It's amazing how some people can get blinders on and not notice things like that sometimes.

Saturday, January 30, 2010

Maine Or Bust!

It was time to take off. Maine was calling us, begging us to leave brown, dreary, land-locked Idaho and come sample their snowy, ocean swept lands for a time.

It's been a rough few weeks prepping for the move but finally, Thursday morning, we gathered the last of the luggage and gave our pets, our kids, really, a last, heartfelt goodbye and left for Salt Lake City, where we would leave on a red eye for New York's JFK and then, Maine. Portland, to be more precise.

For some strange reason, as we loaded our hefty bags into the in-laws car and drove to Utah, it never really clicked that we were MOVING, not just taking a vacation. It was strange to think that such a momentous thing was happening, yet it felt more... exciting than scary. I can't help but think this is a good thing, that it means we're confident about the future and that it's right for us, not that we are making some sort of horrible mistake. We're pretty cautious folks and think things through pretty thoroughly. A lot of people are acting like we may be a bit simple or our heads are in the clouds, but the timing seems right to us.

We have someone to live in the house (HI mom and Ben!) we have no human children, we are young and energetic - what's to keep us from trying a new adventure, one that may prove to be the place of our dreams?

So we went for it. Broken arm and all, we said yes to my transfer and took off, with fifty pounds of life in black bags each (Plus a carry-on, of course!) to start a life three thousand miles away.

No car, no home, one of two jobs... We've got some days ahead that should be pretty interesting!

The first day was.... Less  heartwarming and loving farewell than we thought it would be.

We planned to spend it in Salt Lake with Lindsay's brother, sister in law, their son, her sister and her parents. We managed some of that. Her sis in law, Cami was amazing! She took the day off, took James, her son out of school, all to spend the day with us, and it was a blast! We went shopping, inadvertently spent a while at the thrilling and well designed Children's Museum without paying for the privilege, looked at wallpaper so that Sue could re-do her dining room, bought craft supplies, all with a good amount of giggling and enjoyment.

I do have to say that it was a combination of bad planning and a generally crappy city, bit some of the thrill was sapped by the long drives between the stops, often seemingly circling the entire city and driving past previous stops to get to the next destination, but overall, the first part of the day was really nice.

The dinner was delicious, though bittersweet. There were a few things that kind of annoyed me, but nothing worth noting, not here. Afterwards, Marissa and her BFF, Ron left. He had to work the next day and she declined to stay with us. So we headed over to the Barnes and Novble where I hoped to fondle a nook, my new item that I covet openly, gently poking at it in public, eyes tearing up with joy.

Using the information -
a - Answer these questions about the blog post, one per line:
(i) From which city did the writers fly out on the red eye?
(ii) How much luggage did each of them bring besides a carry-on?
(iii) Who took the day off to spend it with them in Salt Lake?
b - Transcribe the blog post word for word, from "We have someone" down to "be pretty interesting!".
c - Using the blog post, explain in one to three sentences why the writers felt nothing kept them from trying the move.
The items after this point are separate material, unconnected to the blog post.

Data listing -
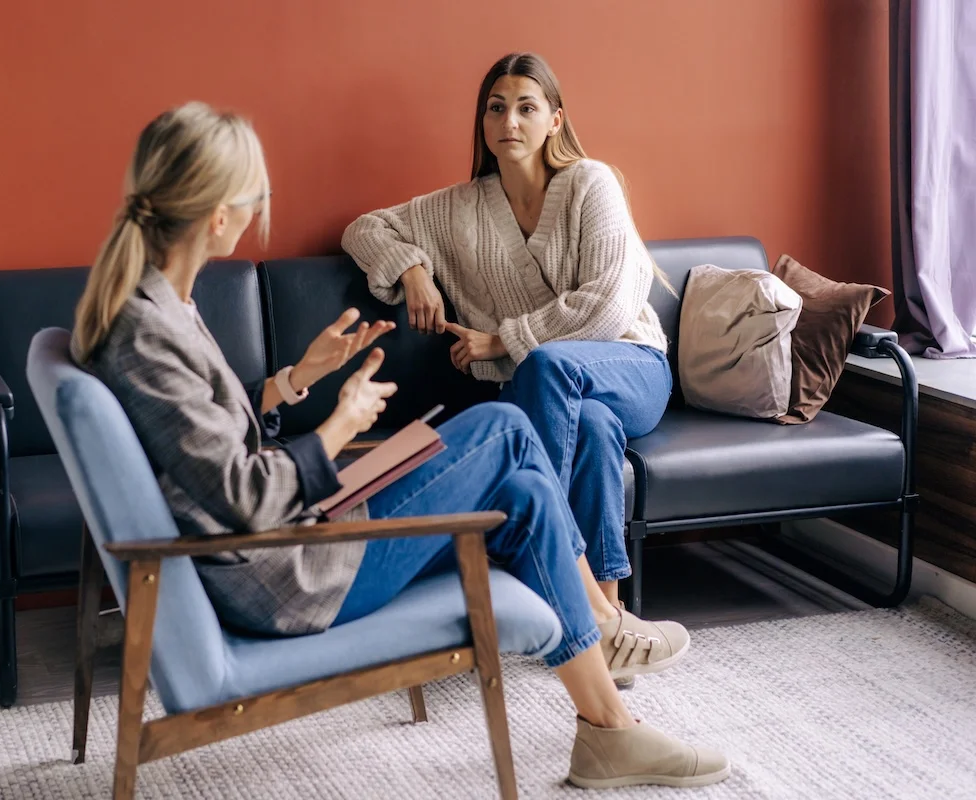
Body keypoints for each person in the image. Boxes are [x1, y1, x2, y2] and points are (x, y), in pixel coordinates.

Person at [71, 101, 729, 788]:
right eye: (255, 197)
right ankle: (602, 617)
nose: (258, 208)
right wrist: (339, 426)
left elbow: (203, 438)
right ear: (217, 216)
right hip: (285, 574)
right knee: (503, 430)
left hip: (296, 537)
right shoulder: (144, 330)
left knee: (526, 487)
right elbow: (240, 497)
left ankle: (607, 729)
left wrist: (298, 378)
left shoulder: (159, 306)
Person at [342, 53, 680, 684]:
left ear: (554, 119)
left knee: (553, 370)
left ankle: (542, 573)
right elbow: (365, 229)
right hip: (559, 388)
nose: (510, 120)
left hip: (631, 364)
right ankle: (608, 614)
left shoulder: (591, 183)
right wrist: (414, 269)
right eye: (496, 107)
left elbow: (608, 304)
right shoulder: (460, 208)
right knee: (596, 430)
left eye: (527, 107)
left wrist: (500, 340)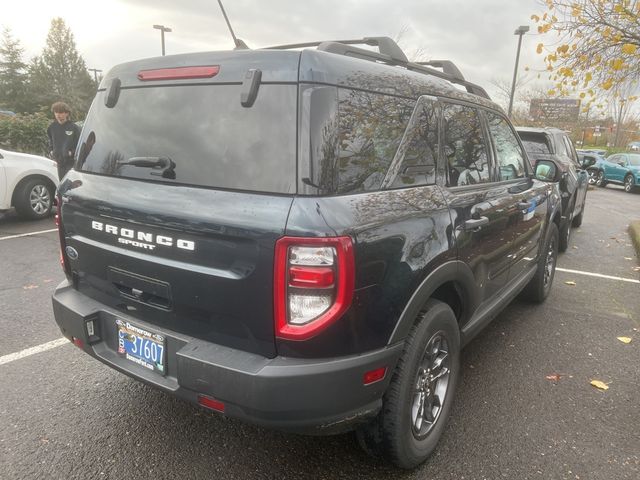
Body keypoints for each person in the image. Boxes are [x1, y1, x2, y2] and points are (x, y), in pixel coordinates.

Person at [47, 102, 81, 179]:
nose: (58, 115)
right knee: (59, 183)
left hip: (71, 163)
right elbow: (50, 141)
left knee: (69, 184)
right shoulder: (52, 127)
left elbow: (80, 143)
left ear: (67, 113)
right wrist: (51, 151)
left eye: (61, 112)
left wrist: (71, 152)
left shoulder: (74, 127)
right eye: (56, 112)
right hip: (57, 162)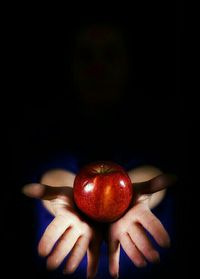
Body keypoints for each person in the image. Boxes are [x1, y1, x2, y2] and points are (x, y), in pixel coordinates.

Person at [22, 20, 177, 278]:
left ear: (128, 63)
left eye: (110, 54)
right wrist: (63, 190)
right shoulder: (45, 127)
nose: (98, 68)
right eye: (86, 56)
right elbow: (53, 169)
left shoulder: (156, 124)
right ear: (69, 65)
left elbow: (150, 171)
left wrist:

Answers by item number -
a -
(i) Salt Lake City
(ii) Fifty pounds in black bags each
(iii) Cami, Lindsay's sister-in-law

b -
We have someone to live in the house (HI mom and Ben!) we have no human children, we are young and energetic - what's to keep us from trying a new adventure, one that may prove to be the place of our dreams?

So we went for it. Broken arm and all, we said yes to my transfer and took off, with fifty pounds of life in black bags each (Plus a carry-on, of course!) to start a life three thousand miles away.

No car, no home, one of two jobs... We've got some days ahead that should be pretty interesting!

c - They had someone to live in their house, they had no human children, and they were young and energetic. Given all that, they saw no reason not to try a new adventure that might turn out to be the place of their dreams.